Skeletal landmark data:

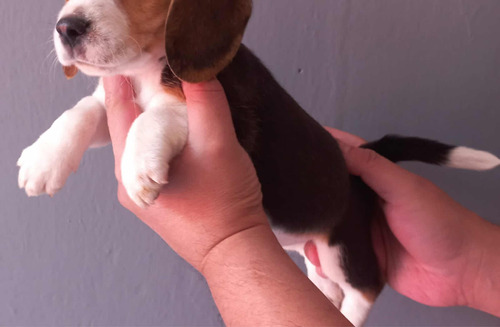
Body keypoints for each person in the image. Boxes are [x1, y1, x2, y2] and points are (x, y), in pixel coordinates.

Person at [103, 76, 500, 326]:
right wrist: (471, 262)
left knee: (349, 274)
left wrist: (224, 245)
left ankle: (360, 297)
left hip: (319, 209)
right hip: (311, 205)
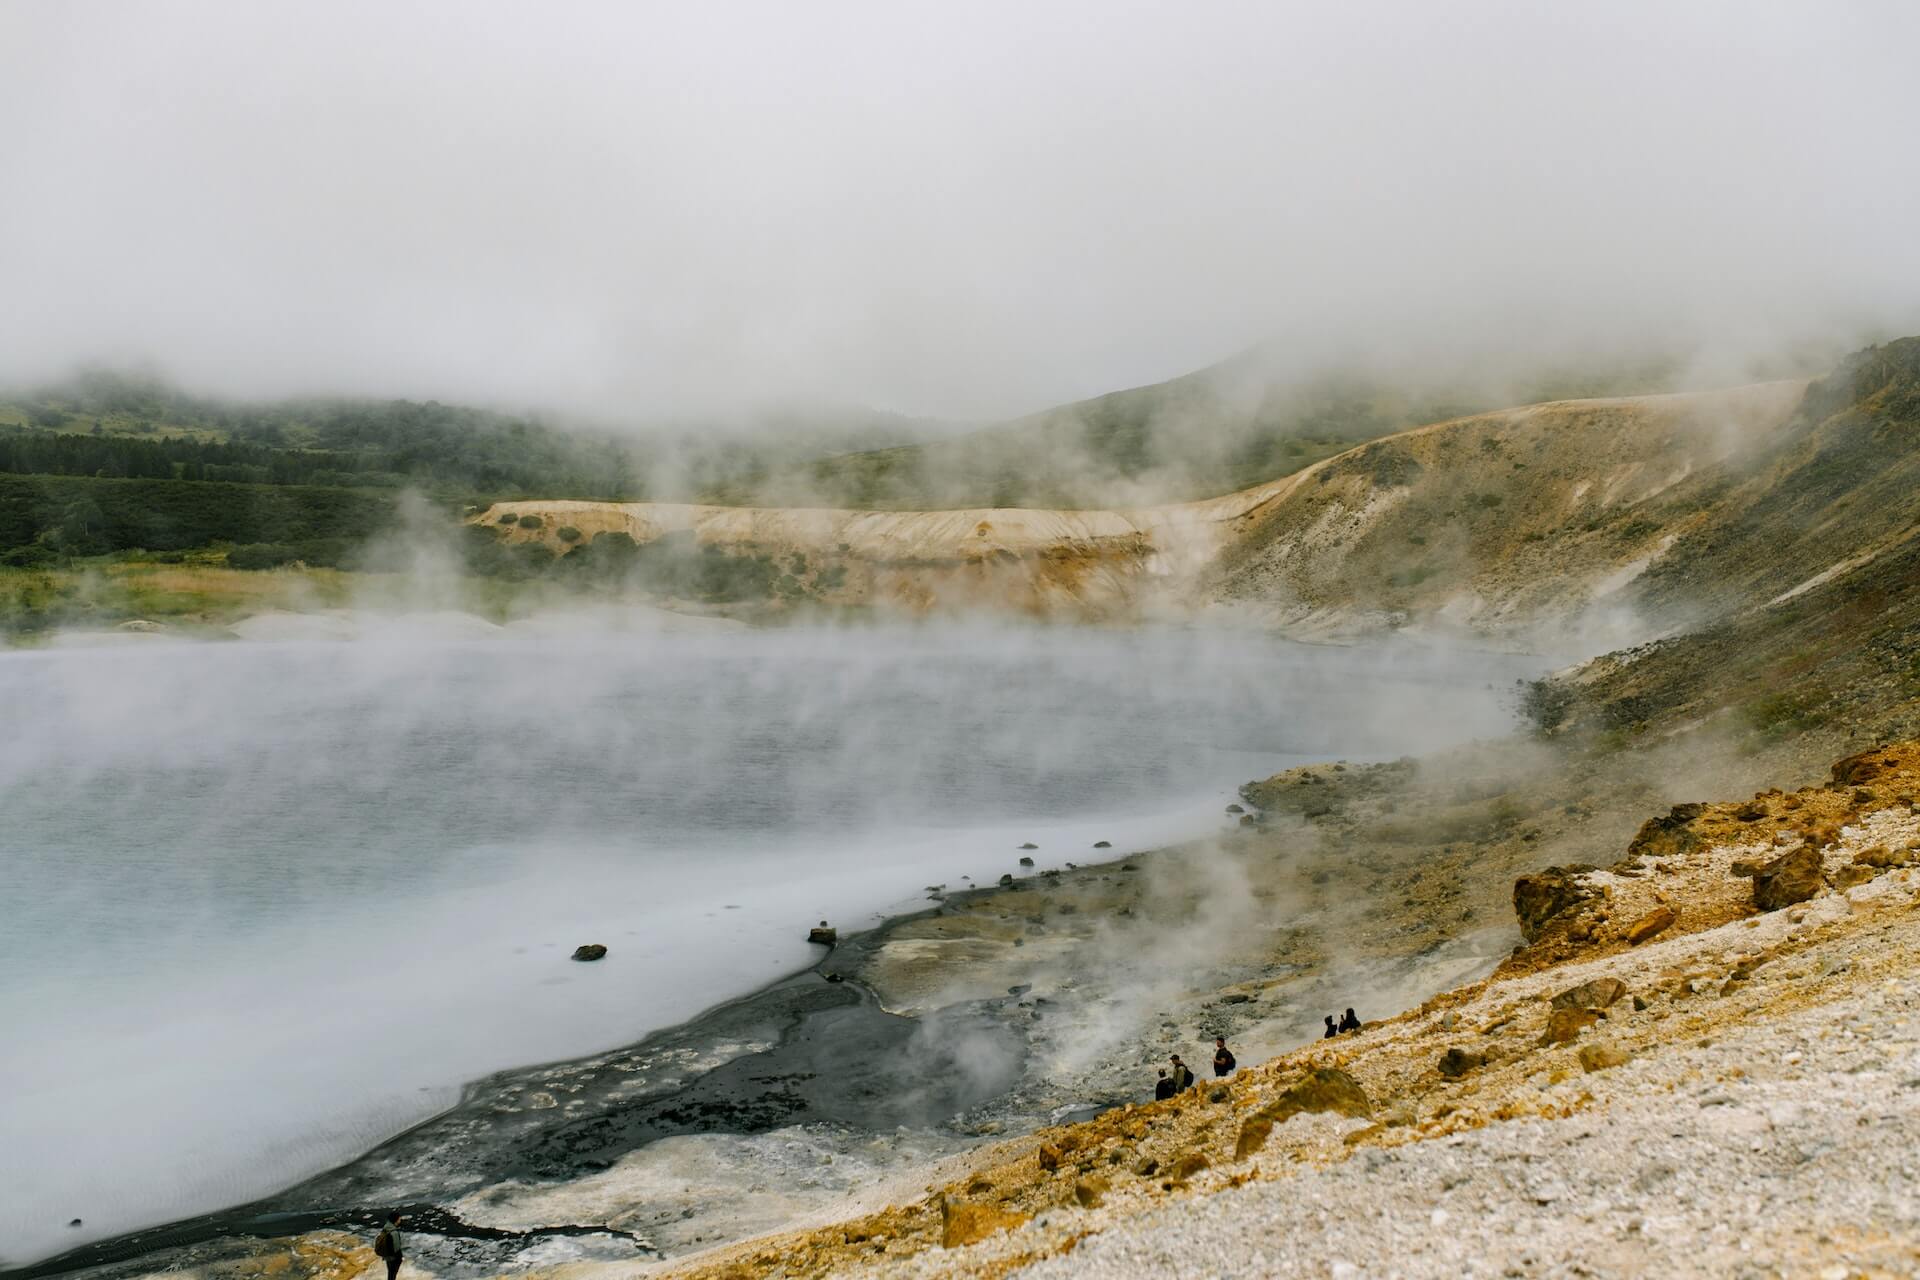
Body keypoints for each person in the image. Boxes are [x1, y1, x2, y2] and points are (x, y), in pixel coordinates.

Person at [373, 1211, 404, 1279]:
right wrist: (401, 1258)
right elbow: (396, 1248)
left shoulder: (386, 1228)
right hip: (394, 1258)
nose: (400, 1220)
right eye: (399, 1219)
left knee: (390, 1274)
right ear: (395, 1220)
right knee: (392, 1275)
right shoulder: (394, 1232)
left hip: (387, 1256)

*WHAT YOU WILL DO*. The answer must consist of the lines from the one with "right elbow: (396, 1248)" through the final line of the entries above, exactly as they are, and nothing else.

*EXERCISE RESPONSE*.
right elbow: (396, 1248)
left shoulder: (386, 1228)
right hip: (394, 1258)
nose: (400, 1220)
right eye: (399, 1219)
left knee: (390, 1274)
right ear: (395, 1220)
right knee: (392, 1275)
right shoulder: (394, 1232)
left hip: (387, 1256)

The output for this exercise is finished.